Real is the New Fake is the New Real

I’ve always prided myself on having a pretty good eye for spotting new things that are pretending to be old — Bennigan’s is an easy one, Balthazar is way harder, the East Staircase at Grand Central is impossible — but these days my Fake Filter is starting to register false positives. Blame it on the Culture of Deception. I shot this collage because I really liked the way the letters of the old sign were still “visible” even though most of them had fallen off.

As I was walking away, however, I began to wonder how such an old and esoteric (read: non yuppie-serving) business could survive in the white-hot real estate frenzy of Tribeca. Then I began to think that perhaps what I’d seen was not an actual old rubber supply company storefront, but part of a movie or TV set. (Isn’t there a now Law & Order series that’s entirely about malfeasance in the plumbing industry?)

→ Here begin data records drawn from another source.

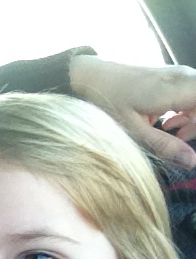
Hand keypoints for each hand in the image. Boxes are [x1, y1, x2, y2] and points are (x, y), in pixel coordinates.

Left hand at [70, 55, 195, 167]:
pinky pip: (193, 95)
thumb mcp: (133, 129)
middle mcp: (185, 76)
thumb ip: (164, 144)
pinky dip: (186, 112)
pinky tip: (167, 123)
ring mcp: (181, 75)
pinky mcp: (175, 78)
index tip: (185, 138)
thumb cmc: (109, 101)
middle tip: (178, 139)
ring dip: (193, 120)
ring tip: (169, 131)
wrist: (93, 77)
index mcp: (177, 88)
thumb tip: (192, 162)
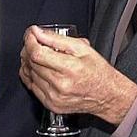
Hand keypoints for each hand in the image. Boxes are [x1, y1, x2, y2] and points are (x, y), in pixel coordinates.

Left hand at [19, 25, 136, 124]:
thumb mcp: (82, 48)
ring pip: (29, 74)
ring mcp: (54, 97)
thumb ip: (57, 39)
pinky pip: (32, 87)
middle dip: (28, 49)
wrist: (107, 95)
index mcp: (70, 68)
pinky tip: (36, 68)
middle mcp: (60, 85)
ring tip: (36, 54)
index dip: (30, 41)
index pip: (38, 53)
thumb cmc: (98, 72)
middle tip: (33, 42)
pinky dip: (30, 75)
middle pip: (32, 63)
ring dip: (28, 62)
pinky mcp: (51, 104)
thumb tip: (37, 32)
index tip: (30, 34)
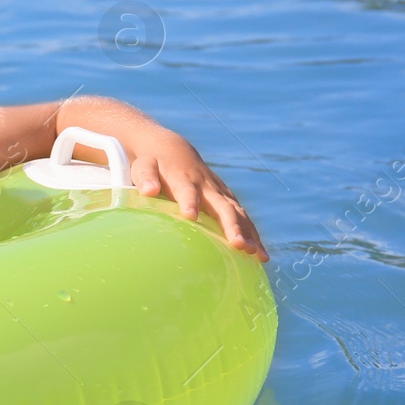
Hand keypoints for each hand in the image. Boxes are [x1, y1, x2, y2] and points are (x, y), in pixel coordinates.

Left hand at [128, 131, 268, 261]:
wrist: (173, 150)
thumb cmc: (154, 163)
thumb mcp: (144, 166)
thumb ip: (146, 177)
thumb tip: (148, 190)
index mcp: (184, 179)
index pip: (187, 191)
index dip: (190, 202)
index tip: (190, 215)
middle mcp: (207, 186)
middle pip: (223, 206)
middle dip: (232, 226)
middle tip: (239, 245)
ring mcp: (220, 192)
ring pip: (239, 213)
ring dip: (248, 233)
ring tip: (257, 254)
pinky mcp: (227, 199)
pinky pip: (243, 218)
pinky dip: (253, 234)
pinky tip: (261, 255)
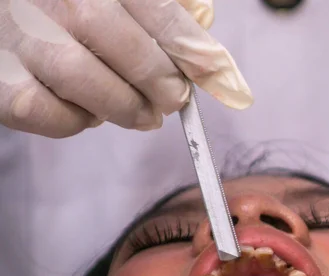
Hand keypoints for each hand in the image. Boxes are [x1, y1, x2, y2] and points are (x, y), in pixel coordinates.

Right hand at [0, 0, 251, 137]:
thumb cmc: (67, 4)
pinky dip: (78, 122)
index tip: (219, 75)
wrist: (6, 15)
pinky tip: (89, 112)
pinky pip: (51, 114)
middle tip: (175, 100)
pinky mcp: (2, 82)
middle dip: (164, 85)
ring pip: (90, 85)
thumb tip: (205, 31)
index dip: (196, 51)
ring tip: (143, 114)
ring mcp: (24, 39)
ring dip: (127, 109)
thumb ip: (162, 4)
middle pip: (131, 51)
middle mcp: (58, 1)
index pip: (162, 13)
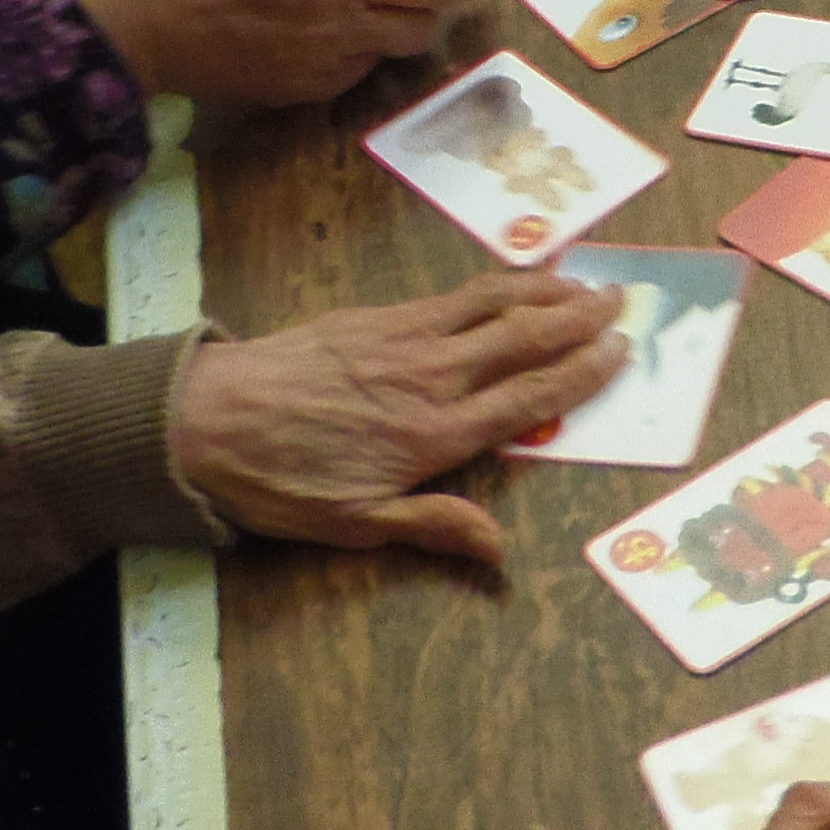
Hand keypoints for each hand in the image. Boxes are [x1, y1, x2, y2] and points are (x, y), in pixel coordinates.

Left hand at [170, 273, 626, 561]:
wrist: (206, 418)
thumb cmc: (280, 482)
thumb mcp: (354, 525)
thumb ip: (432, 527)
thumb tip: (499, 549)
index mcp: (434, 435)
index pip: (528, 398)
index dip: (580, 374)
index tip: (620, 352)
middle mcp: (431, 378)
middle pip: (522, 341)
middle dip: (577, 321)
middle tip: (623, 303)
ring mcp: (404, 340)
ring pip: (491, 306)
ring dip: (544, 292)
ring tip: (584, 281)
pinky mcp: (376, 318)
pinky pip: (451, 295)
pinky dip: (494, 284)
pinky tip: (511, 281)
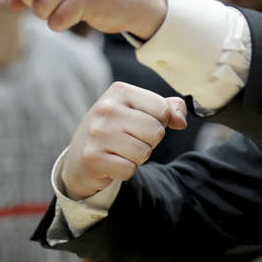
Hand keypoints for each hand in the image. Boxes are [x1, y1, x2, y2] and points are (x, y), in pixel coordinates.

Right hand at [61, 82, 186, 199]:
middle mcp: (106, 108)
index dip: (160, 122)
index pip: (162, 109)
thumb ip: (168, 109)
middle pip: (156, 132)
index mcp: (120, 91)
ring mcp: (97, 132)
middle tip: (130, 141)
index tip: (141, 124)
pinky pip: (129, 169)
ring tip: (120, 151)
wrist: (80, 157)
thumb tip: (181, 121)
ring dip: (137, 157)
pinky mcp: (92, 156)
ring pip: (144, 152)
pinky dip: (125, 171)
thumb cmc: (116, 130)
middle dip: (149, 142)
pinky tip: (112, 163)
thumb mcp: (140, 111)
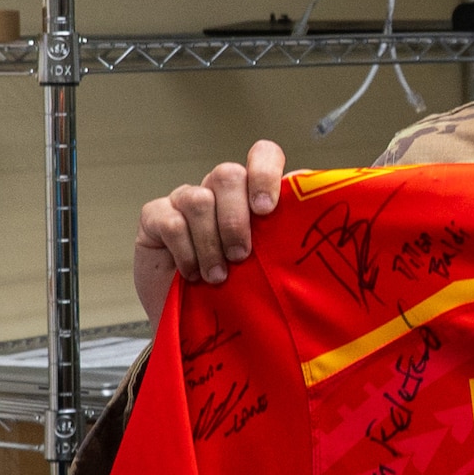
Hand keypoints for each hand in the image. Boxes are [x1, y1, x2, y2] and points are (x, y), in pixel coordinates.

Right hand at [133, 140, 286, 322]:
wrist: (190, 319)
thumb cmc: (236, 290)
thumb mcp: (268, 266)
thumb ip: (287, 243)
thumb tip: (318, 235)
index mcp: (252, 194)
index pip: (263, 155)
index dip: (265, 172)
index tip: (267, 210)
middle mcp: (219, 191)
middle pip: (228, 175)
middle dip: (236, 219)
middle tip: (242, 256)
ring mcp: (185, 200)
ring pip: (199, 200)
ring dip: (211, 244)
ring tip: (218, 276)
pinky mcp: (155, 216)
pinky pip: (171, 222)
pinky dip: (185, 252)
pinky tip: (192, 274)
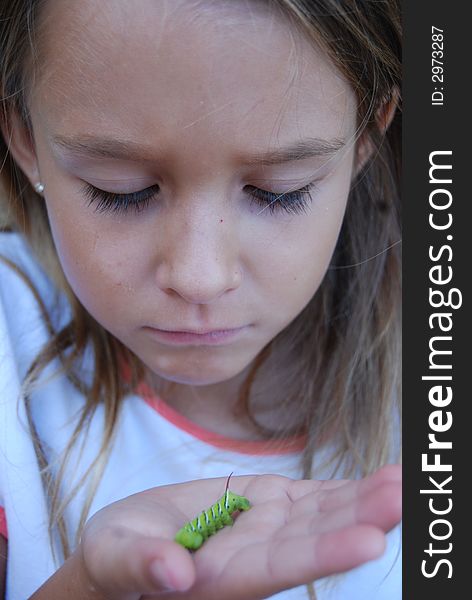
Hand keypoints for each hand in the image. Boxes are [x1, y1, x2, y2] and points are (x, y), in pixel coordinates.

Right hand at [78, 464, 400, 599]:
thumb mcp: (117, 558)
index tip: (370, 541)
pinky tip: (380, 480)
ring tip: (402, 481)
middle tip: (402, 497)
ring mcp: (265, 529)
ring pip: (322, 515)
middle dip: (360, 519)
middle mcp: (255, 558)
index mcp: (221, 578)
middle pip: (315, 540)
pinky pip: (312, 499)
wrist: (129, 544)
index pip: (279, 569)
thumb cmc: (116, 558)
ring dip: (363, 500)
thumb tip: (175, 576)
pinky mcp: (266, 504)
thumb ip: (143, 565)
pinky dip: (344, 490)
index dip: (324, 554)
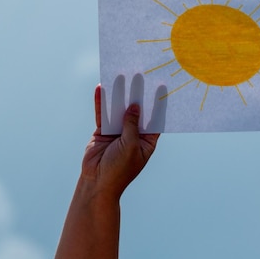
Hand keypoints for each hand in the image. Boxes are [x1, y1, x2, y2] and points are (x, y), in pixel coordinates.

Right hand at [81, 75, 165, 200]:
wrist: (97, 183)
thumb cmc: (119, 170)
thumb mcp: (130, 146)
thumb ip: (132, 125)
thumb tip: (135, 106)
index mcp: (147, 141)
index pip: (155, 119)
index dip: (158, 103)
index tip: (162, 86)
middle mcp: (134, 134)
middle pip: (136, 110)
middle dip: (137, 94)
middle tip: (140, 75)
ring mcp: (118, 131)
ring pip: (119, 108)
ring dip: (119, 93)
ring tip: (120, 75)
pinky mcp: (103, 131)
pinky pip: (103, 114)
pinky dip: (101, 102)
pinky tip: (100, 88)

Thanks to Google, I discovered that this so-real-it’s-almost-fake store was, in fact, a genuinely old business that had relocated to Long Island some time ago. (No doubt this move was a result of the white-hot real estate frenzy of Tribeca, but I repeat myself.)

Though I’ve never set foot in a rubber supply store in my life, it saddens me to know that United Rubber undoubtedly be replaced with something a lot less interesting, a lot more fancy, a lot less real. My hope is that the new tenant will be a Design Within Reach store, so I can pick up some of those cool new old Eames rockers.